Além de os rebeldes estarem sob bloqueio internacional, a Síria também é alvo de sanções dos Estados Unidos e da União Europeia por causa de Assad. Nos EUA, as sanções serão rediscutidas este mês, e rebeldes afirmaram à agência Reuters estarem dialogando com Washington para relaxá-las.
Um porta-voz da diplomacia americana explicou assim a cautela da Casa Branca: “Temos visto ao longo dos anos grupos militantes assumirem o poder, prometer que respeitariam minorias, prometer que respeitariam a liberdade religiosa, prometer que governariam de forma inclusiva, e vimos então como eles falharam em cumprir essas promessas.”
O chefe do Departamento de Estado americano, Antony Blinken, pediu apoio internacional a um processo político sírio “inclusivo”, defendendo que o novo governo precisa ter “credibilidade, ser inclusivo e não sectário”, impedindo que a Síria seja usada como “base para o terrorismo”.
No norte da Síria, onde forças curdas e rebeldes apoiados pela Turquia se confrontavam, os Estados Unidos anunciaram ter alcançado um cessar-fogo.
Também nesta quarta, a Alemanha anunciou 8 milhões de euros adicionais em ajuda humanitária à Síria.
A ministra alemã do Exterior, Annalena Baerbock, falou em “momento de esperança”, mas alertou que a situação não era “nem um pouco estável”, e que a volta de refugiados ao país precisa ser coordenada com parceiros na Europa e nas Nações Unidas.
Baerbock também apelou a Israel e Turquia para que não “sabotem” a formação de um novo governo sírio. “Não devemos permitir que o processo interno de diálogo sírio seja torpedeado de fora.”
Novo premiê silencia sobre relação com Irã, Hezbollah, Rússia e Israel
Indagado pelo Corriere della Serra sobre os planos do governo interino para a política externa, o premiê interino al-Bashir disse não ter problemas “com Estados, partidos ou grupos religiosos que tenham se distanciado do regime sanguinário de al-Assad”.
Al-Bashir, porém, não respondeu se isso significa que seu governo irá se distanciar do Irã, da Rússia e do Hezbollah – três aliados-chave de Assad.
O premiê tampouco disse se isso significa selar a paz com Israel, que desde a queda do regime tem avançado na zona desmilitarizada na fronteira com a Síria e atacado instalações militares e depósitos de armas químicas sob o pretexto de evitar que elas caiam nas mãos de terroristas.
“Se o novo regime na Síria permitir que o Irã se reestabeleça no país, ou permitir o transporte de armas iranianas ao Hezbollah, reagiremos de formas enérgica e cobraremos um preço alto”, ameaçou o premiê isralense Benjamin Netanyahu
Quem é Mohammad al-Bashir, novo premiê interino da Síria
Formado em engenharia e direito islâmico e civil, al-Bashir tem 41 anos e dirigia desde janeiro deste ano o “governo de salvação”, nome dado pelos insurgentes à gestão que comandava o reduto rebelde de Idlib.
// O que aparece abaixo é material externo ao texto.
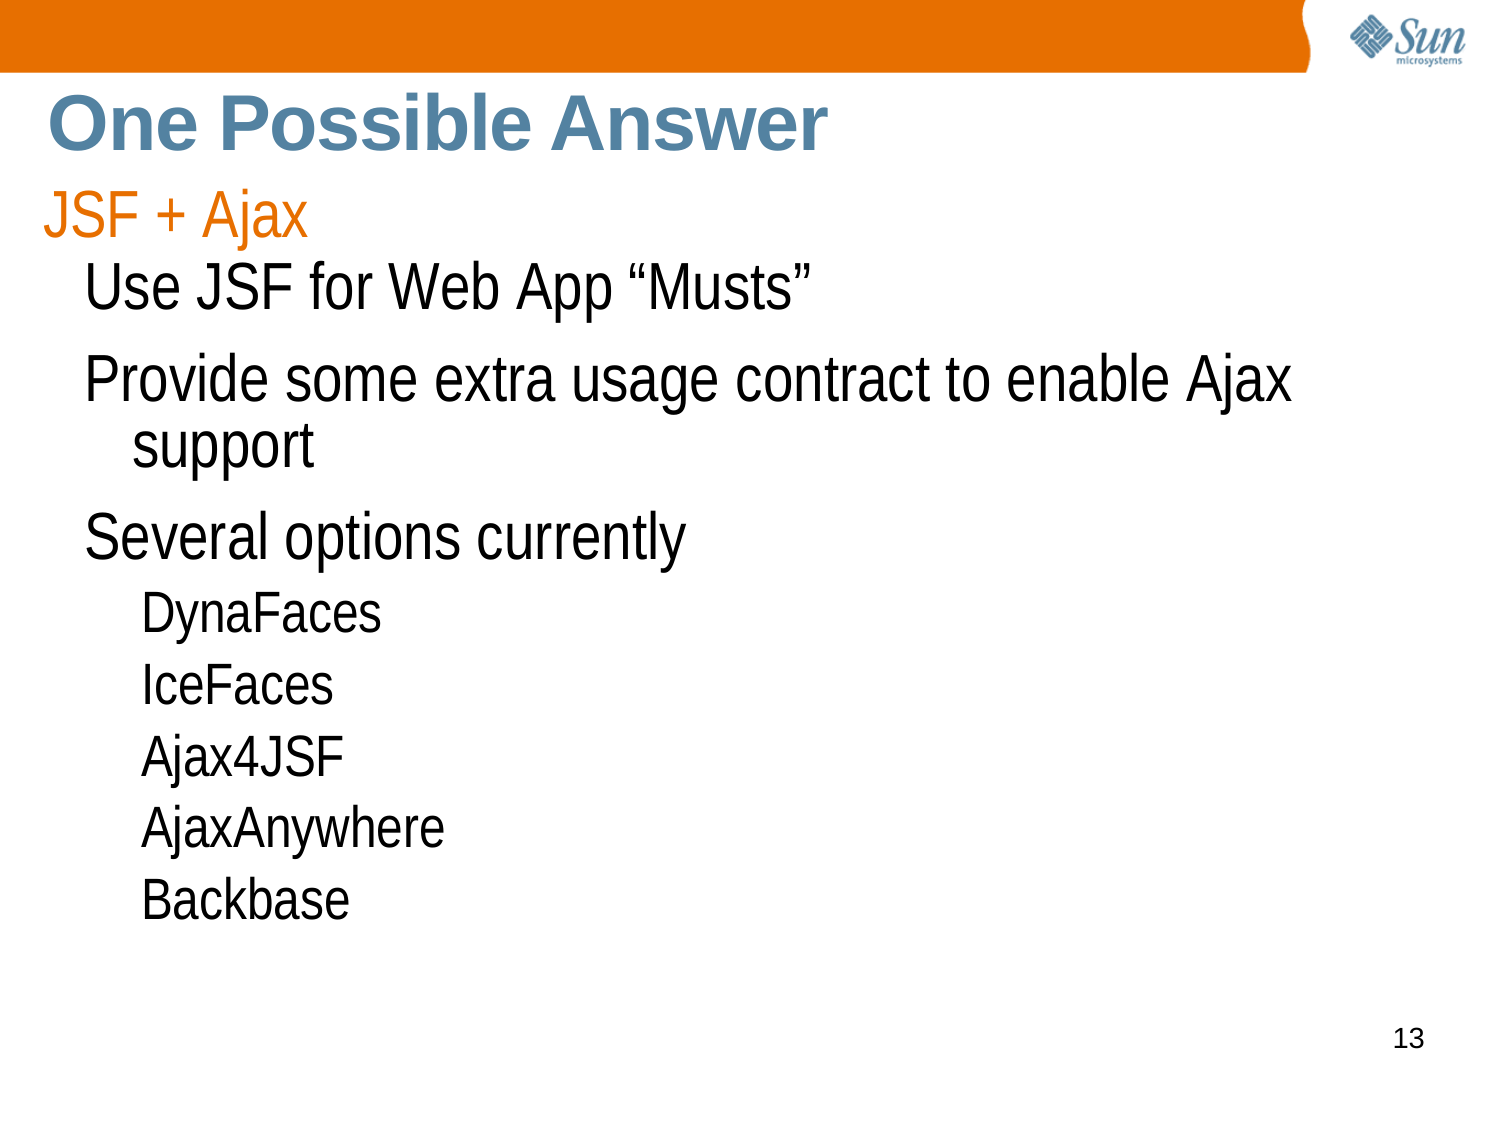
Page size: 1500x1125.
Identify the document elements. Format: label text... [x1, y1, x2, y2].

title One Possible Answer [48, 86, 1410, 191]
list Use JSF for Web App “Musts” Provide some extra usage contract to enable Ajax support Several options currently DynaFaces IceFaces Ajax4JSF AjaxAnywhere Backbase [64, 257, 1402, 1017]
picture [0, 0, 1500, 75]
text_box JSF + Ajax [43, 185, 1311, 263]
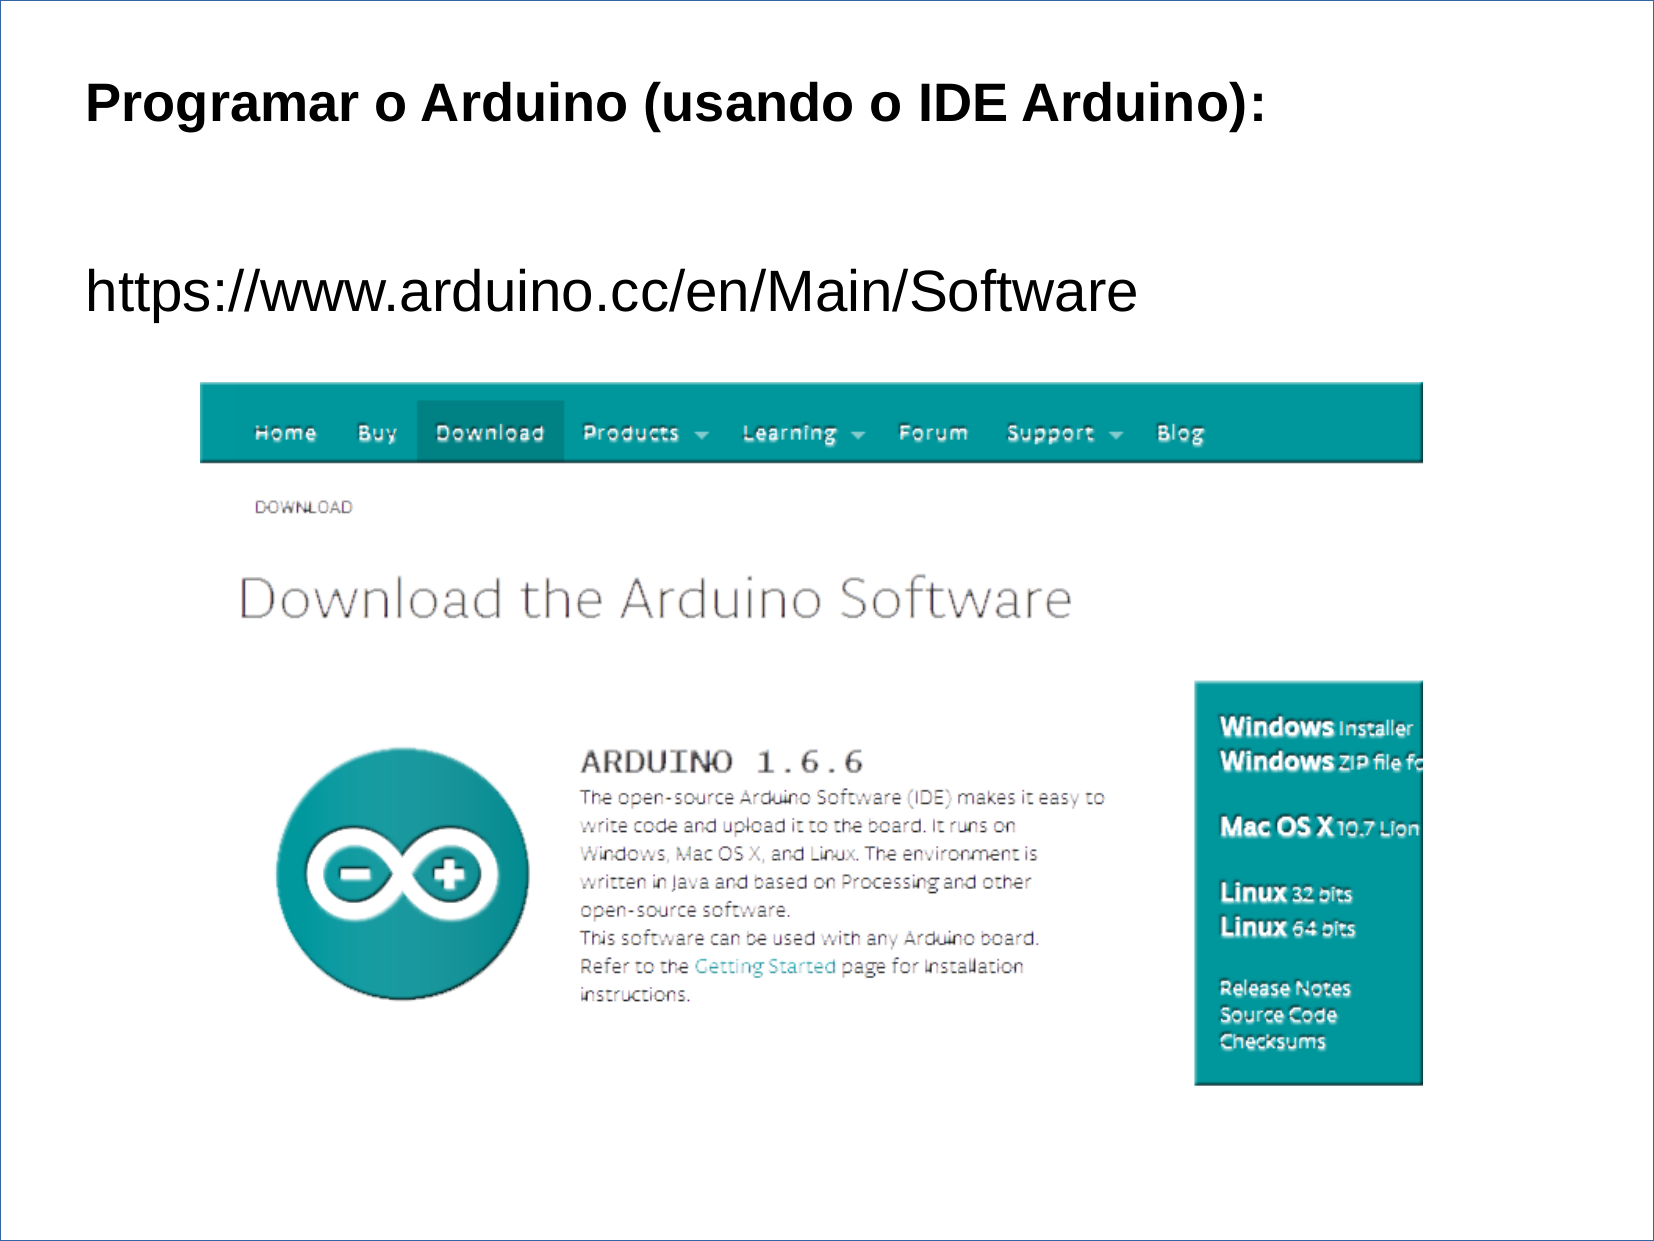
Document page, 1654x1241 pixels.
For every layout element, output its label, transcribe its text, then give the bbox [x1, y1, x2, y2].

text_box Programar o Arduino (usando o IDE Arduino): https://www.arduino.cc/en/Main/Software [70, 64, 1630, 1105]
picture [200, 382, 1423, 1123]
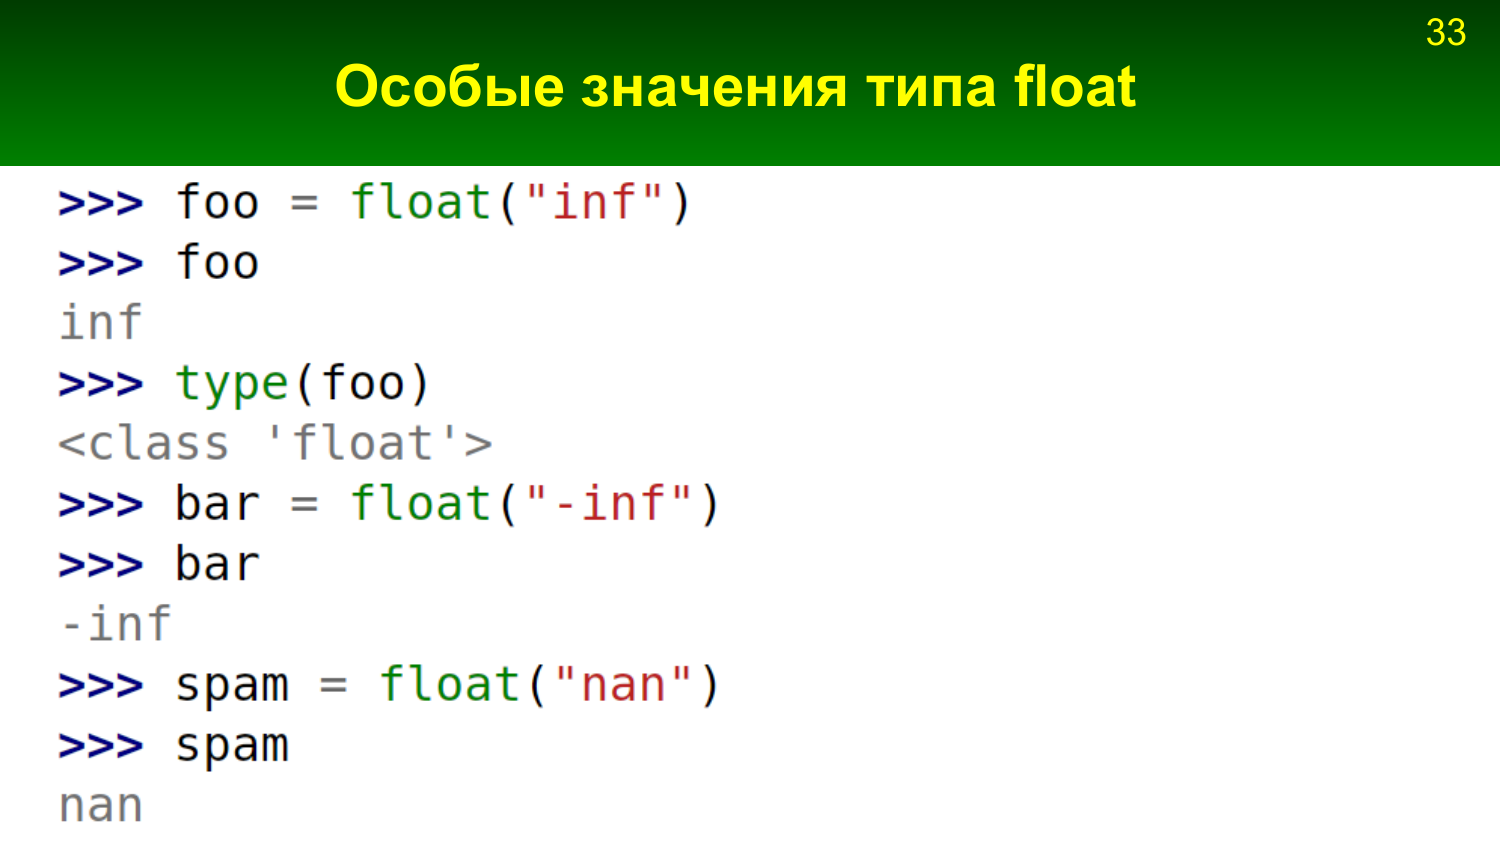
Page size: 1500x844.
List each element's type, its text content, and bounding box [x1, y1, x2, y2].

title Особые значения типа float [47, 11, 1426, 154]
picture [47, 175, 733, 832]
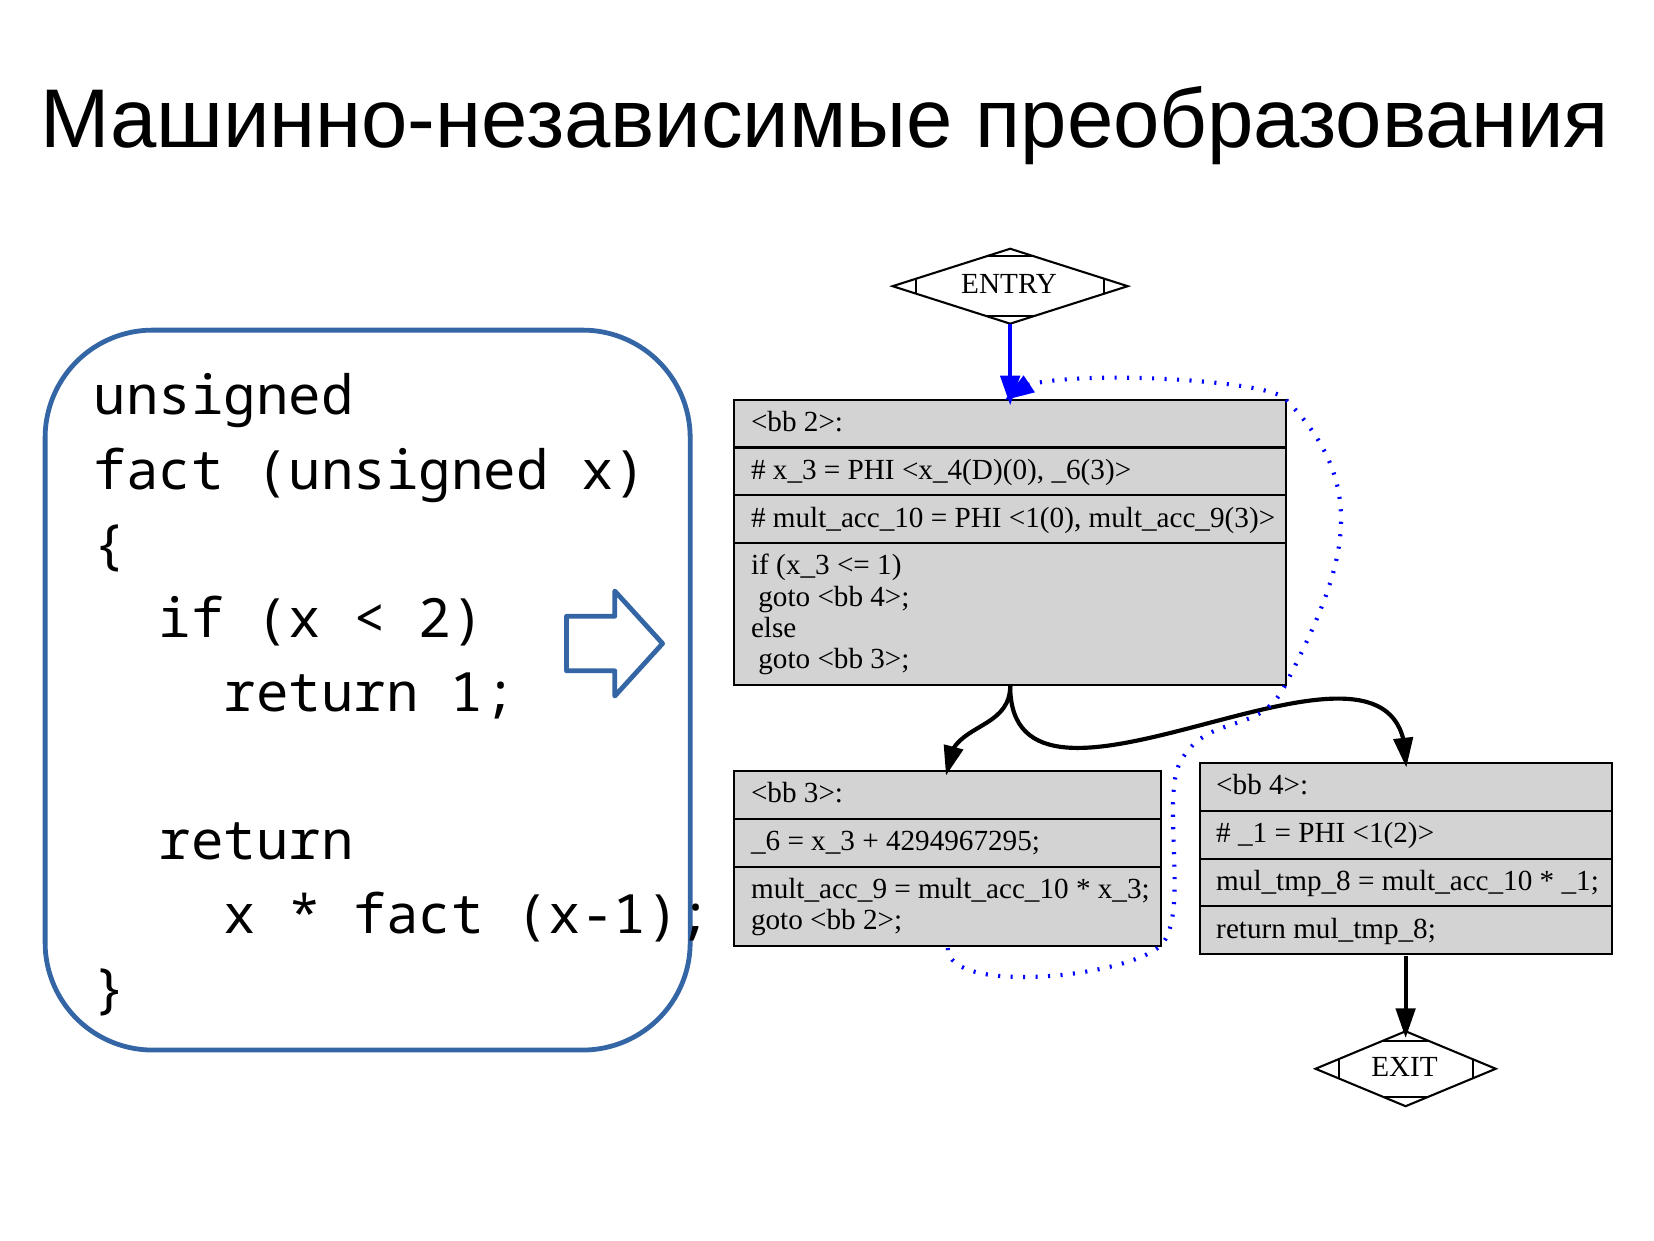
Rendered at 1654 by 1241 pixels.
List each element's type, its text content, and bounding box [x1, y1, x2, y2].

text_box unsigned fact (unsigned x) { if (x < 2) return 1; return x * fact (x-1); } [45, 330, 691, 1051]
title Машинно-независимые преобразования [30, 15, 1621, 223]
text_box [566, 591, 663, 697]
picture [586, 240, 1621, 1115]
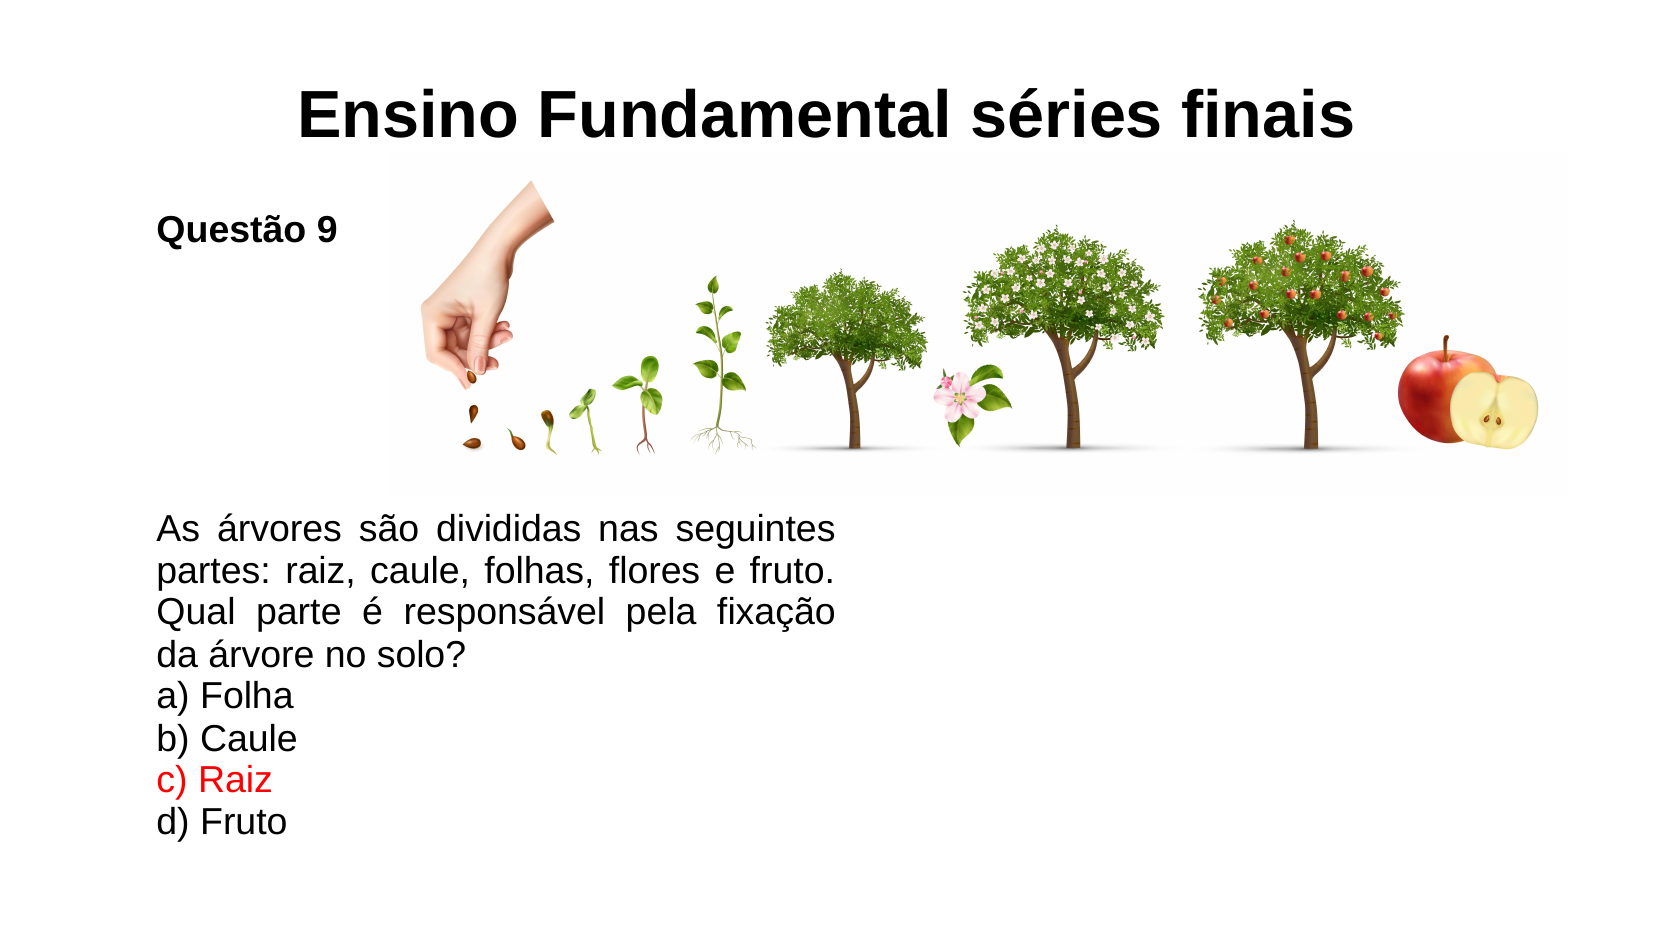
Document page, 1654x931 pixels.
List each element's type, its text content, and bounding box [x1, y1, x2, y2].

text_box Questão 9 [141, 200, 389, 258]
picture [389, 153, 1568, 497]
text_box As árvores são divididas nas seguintes partes: raiz, caule, folhas, flores e fruto. Qual parte é responsável pela fixação da árvore no solo? a) Folha b) Caule c) Raiz d) Fruto [141, 499, 851, 851]
title Ensino Fundamental séries finais [82, 37, 1571, 193]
Antes, ele trabalhou para o ministério do grupo rebelde responsável pela área de “ajuda humanitária” e na empresa estatal de gás na Síria, segundo sua biografia.
Al-Bashir é próximo do líder do HTS, Abu Mohammed al-Jolani, que tem tentado se posicionar internacionalmente como um estadista pragmático desde a queda de Assad. Foi al-Jolani quem liderou as conversas com o primeiro-ministro anterior, Mohammed al-Jalali, para designar um governo de transição.
Líder rebelde descarta anistia a torturadores e assassinos
Jolani, que agora usa seu nome verdadeiro, Ahmed al-Sharaa, prometeu não hesitar até “responsabilizar os criminosos, assassinos, oficiais de segurança e do exército envolvidos na tortura do povo sírio”.
Nesta quarta-feira, al-Jolani descartou perdoar aqueles que tenham participado de tortura e execução de sírios durante o governo Assad. “Pedimos aos países que entreguem os que fugiram para nós possamos alcançar justiça”, disse.
Também nesta quarta-feira, agências de notícias informaram que islamistas sunitas atearam fogo ao mausoléu do pai de Assad, Hafez. A notícia gerou temor entre alauitas, que pertencem à mesma minoria étnica do ditador e prometeram cooperar com o novo regime.